During fault recovery, the leader node of the Raft replication group may change, causing the cached address of the client to be invalid. Therefore, when the client receives a "not leader" reply after sending a request, it will retry all nodes in the replication group. After a successful retry, the new leader node will be identified, and the client will cache the address of the new leader node.
Integration with FUSE Interface
The CubeFS client integrates with FUSE to provide user-space file system interfaces.
Note
Previously, low performance was considered the biggest disadvantage of user-space file systems. However, after years of development, FUSE has made significant improvements in performance. In the future, CubeFS will develop a kernel-space file system client.
Currently, the writeback cache feature of FUSE has not achieved the expected performance improvement.
The default write process of FUSE uses the directIO interface, which causes performance issues when the write length is small because each write request is pushed to the backend storage.
FUSE's solution is the writeback cache, which means that small writes are written to the cache page and returned, and the kernel pushes them to the backend storage based on the flushing policy. In this way, sequential small requests can be aggregated.
However, in actual production, we found that the writeback cache feature is very limited in its effectiveness. The reason is that the write operation that uses the write cache triggers the kernel's balance dirty page process, causing the write operation, which should have a very short response time, to still wait for a long time to return, especially when the write length is small.
Live Upgrade
Online live upgrade,while the old client is still running, the new client will communicate with it to take over the control of all fuse requests.
Allows to upgrade fuse client without umounting.

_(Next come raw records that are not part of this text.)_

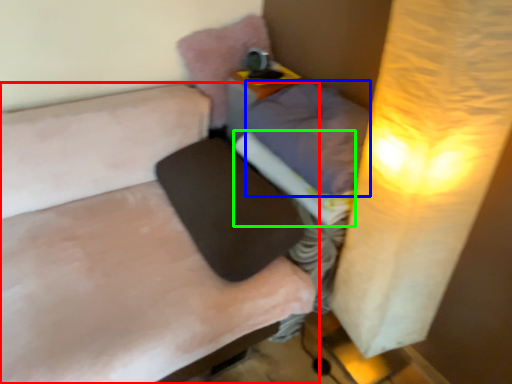
Question: Which object is the farthest from furniture (highlighted by a red box)? Choose among these: pillow (highlighted by a blue box) or sheet (highlighted by a green box).

Choices:
 (A) pillow
 (B) sheet

Answer: (A)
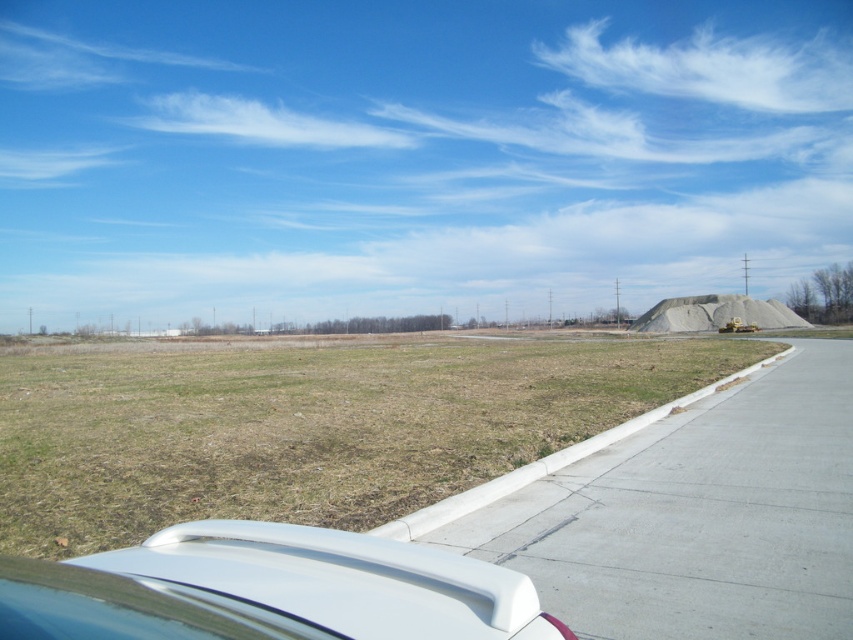
Question: Among these points, which one is nearest to the camera?

Choices:
 (A) (166, 564)
 (B) (434, 508)

Answer: (A)

Question: Can you confirm if green grass at lower left is thinner than white matte spoiler at lower center?

Choices:
 (A) no
 (B) yes

Answer: (A)

Question: Which is farther from the gray gravel pile at right?

Choices:
 (A) concrete at right
 (B) green grass at lower left
 (C) white matte spoiler at lower center

Answer: (C)

Question: Does green grass at lower left have a lesser width compared to white matte spoiler at lower center?

Choices:
 (A) no
 (B) yes

Answer: (A)

Question: Among these points, which one is nearest to the camera?

Choices:
 (A) [711, 307]
 (B) [277, 532]

Answer: (B)

Question: Is white matte spoiler at lower center below concrete at right?

Choices:
 (A) yes
 (B) no

Answer: (B)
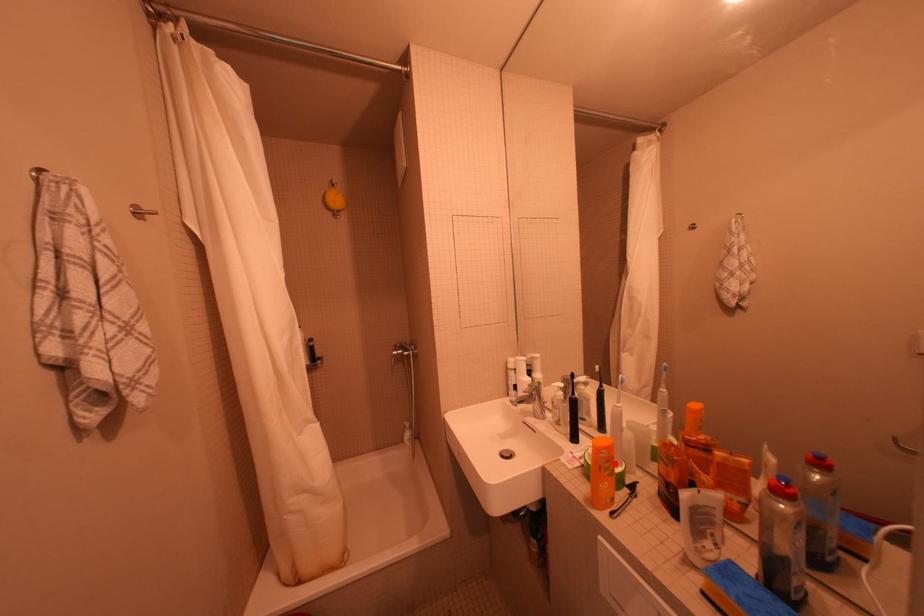
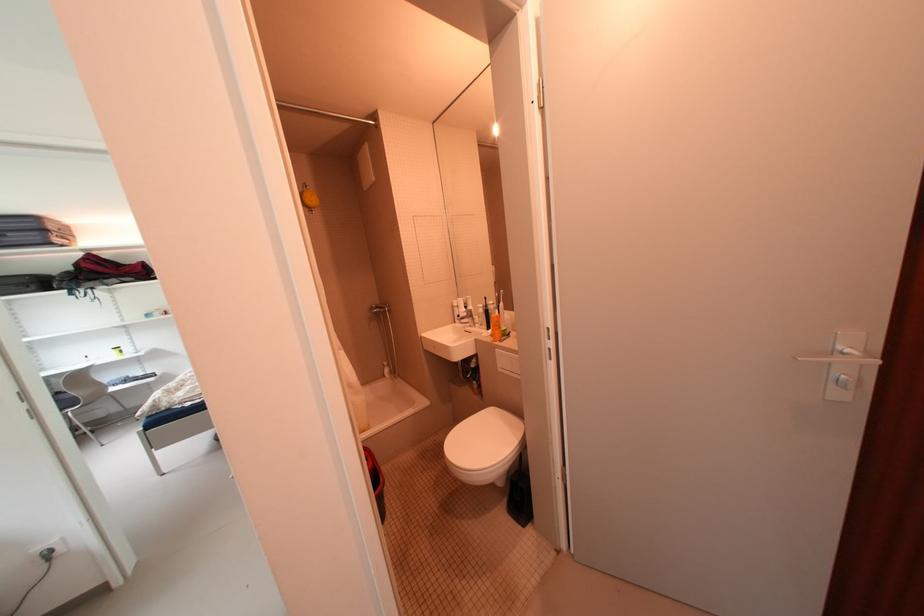
Where in the second image is the point corresponding to the highlighted location from the first image?

(505, 323)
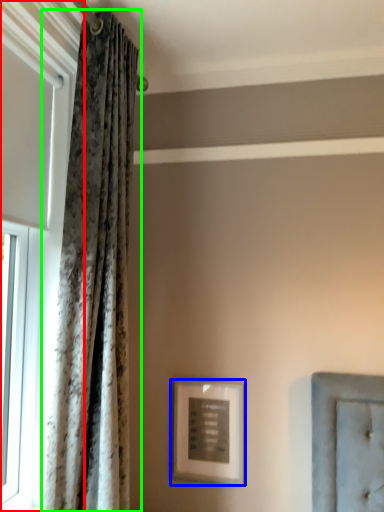
Question: Which object is positioned closest to window (highlighted by a red box)? Select from picture frame (highlighted by a blue box) and curtain (highlighted by a green box).

Choices:
 (A) picture frame
 (B) curtain

Answer: (B)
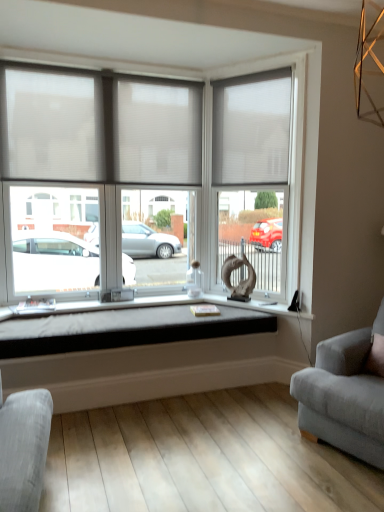
Identify the location of blank space situated above white sheer blinds at upper left, arranged as the second window blind when viewed from the right (from a real-world perspective). (94, 75).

The following stes are executed to achieve that:
stop reading more requests from /dev/fuse
save context
Context saves information of inodes/files, which are still in use (open or not evicted) between fuse client and fuse kernel module.
save file descriptor of /dev/fuse
Use Unix Domain Socket to transmit fd.
old client exits and new client starts
restore context
New client tries to restore context instead of really mounting fuse.
restore file descriptor of /dev/fuse
New client keep reading pending requests.
Client Warm-up
To improve the read efficiency of the erasure-coded volume, the client can cache the data of the erasure-coded subsystem to the replica subsystem through the warm-up function. The cached content in the replica subsystem will be automatically deleted after the warm-up TTL expires.
Level 1 Cache (Data Cache)
L1Cache is a local data cache service independent of the client, which provides Put/Get/Delete interfaces to cache read/write and eviction operations based on data blocks (Blocks). The overall structure is shown in the following figure.
The L1Cache caching service provides caching services to all clients that have configured Level 1 caching.
The local cached data blocks correspond one-to-one with the remote storage data blocks and are accessed by block indexing (BlockKey). The data block index BlockKey is generated as follows: VolumeName_Inode_hex(FileOffset)
.
Note
The data block index is mapped to the local cache file structure through two modulo calculations, LocalPath / hash(BlockKey)%512 / hash(BlockKey)%256 / BlockKey
.
The L1CacheStoreService uniformly maintains global BlockKeys and periodically evicts them based on LRU.
When the L1Cache service is restarted, it automatically scans the cached data on the disk and rebuilds the cache index information. The addition and exit of the cache directory does not involve data migration. Lost cache data is re-cached, and residual cache data will eventually be evicted by LRU.